十何年ぶりに、桑野塾に参加してきました。今回は開高健ノンフィクション賞を受賞した『MOCT「ソ連」を伝えたモスクワ放送の日本人』(集英社、2023)の著者、青島顕さんが講演するということで、本書を面白く読んだ一読者として、生の話を聞いてみたくて行くことに。

MOCT(モスト)は、ロシア語で「橋」「架け橋」を意味します。個人的にも、一時期、ロシアと日本の文化交流の架け橋になりたいと思っていた私としては、今なお嫌われ続けている国の情報を公式の国際放送で伝える際の心情とか、メンタルの保ち方やスタンスの取り方について知りたいと思った。本書にはそんな方々の記録を温かい視線で淡々と描写している。ちょっと驚いたのは、登場人物それぞれに共通する心情として、皆んなロシアを嫌ってないことだった。著書の青島さんも、新聞記者らしく中立公正(青島さんは中立より独立が大事と言っていたけど)の立場で、書いてらっしゃると思うが、あの国への嫌悪が(一般論を除くと)一切書かれていなくて、むしろ少年期のモスクワ放送への好奇心を何十年も持ち続け、偶然を味方につけて、点と点をつないでいった結果の奇跡的な書籍になったと感じた。青島さんも含め、本書に登場する人々は、本当に本書のタイトル通り、結果的にではあれ、日露文化交流の架け橋になったのではないか、と思った。

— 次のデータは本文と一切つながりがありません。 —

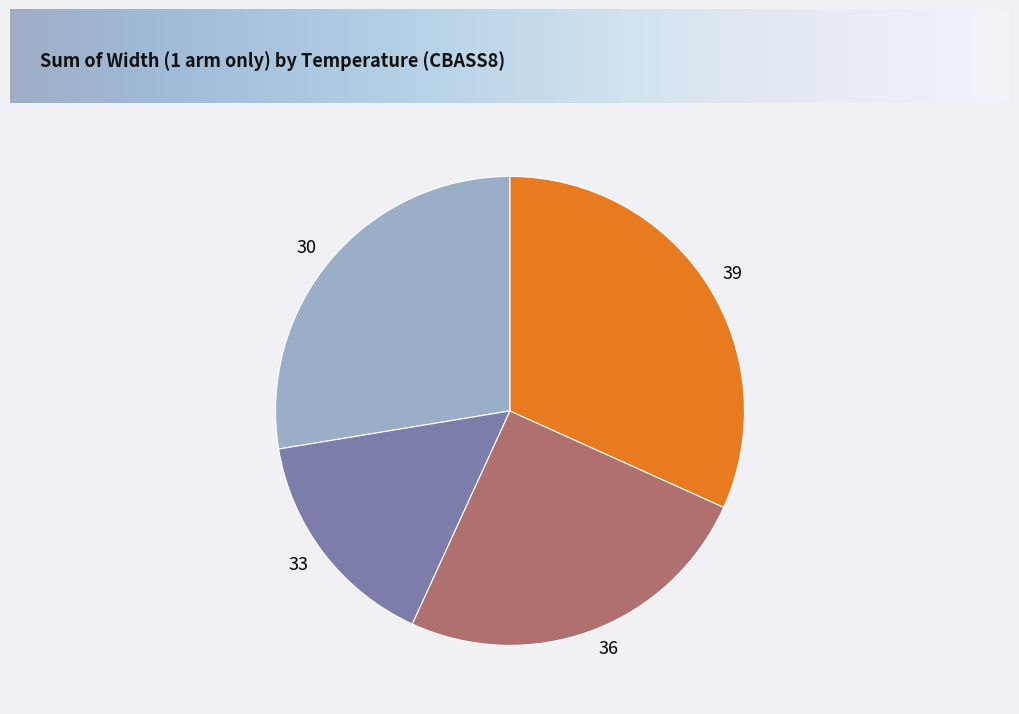

Which slice is the smallest?

33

青島さんにサインをもらうとき、少しお話ししたのだが、どうやら10年くらい前に一度お会いしたことがあったらしい。私はすっかり忘れてしまっていたんですが、確かにロシア関係の交流会で毎日新聞の記者と名刺交換したことがあった。その名刺はどこかに行ってしまって忘れていたのだが、あの時の記者さんだったのかと思い出して、申し訳ない気持ちになった(私がロシア文化交流の架け橋になろうと頑張っていた頃、ほんとにただの若造で、どこにも所属先がない根無草だったので、周囲の出来上がった人たちにコンプレックスを感じていた笑)。

とにかく、久々の桑野塾に参加してよかった!
桑野隆先生にも会えたし、ノンフィクション作家の大島幹雄さんにもオンラインを除くと十何年ぶり?に再会できた。元ナウカの宮本さんにも覚えてもらってて嬉しかった。

また、興味本位でもいいから、参加してみたいと思う。ちなみに桑野塾はロシアの哲学者、思想家として知られるミハイルバフチンの研究者として知られる桑野隆先生が主宰し、世話人の大島さんらが2009年から定期的に催している「広場」「対話」「ポリフォニー」の交流の場です。いつも早稲田大学の本部キャンパスや文学部キャンパスの一室を借りてやっているようです。研究者に限らず、参加できます。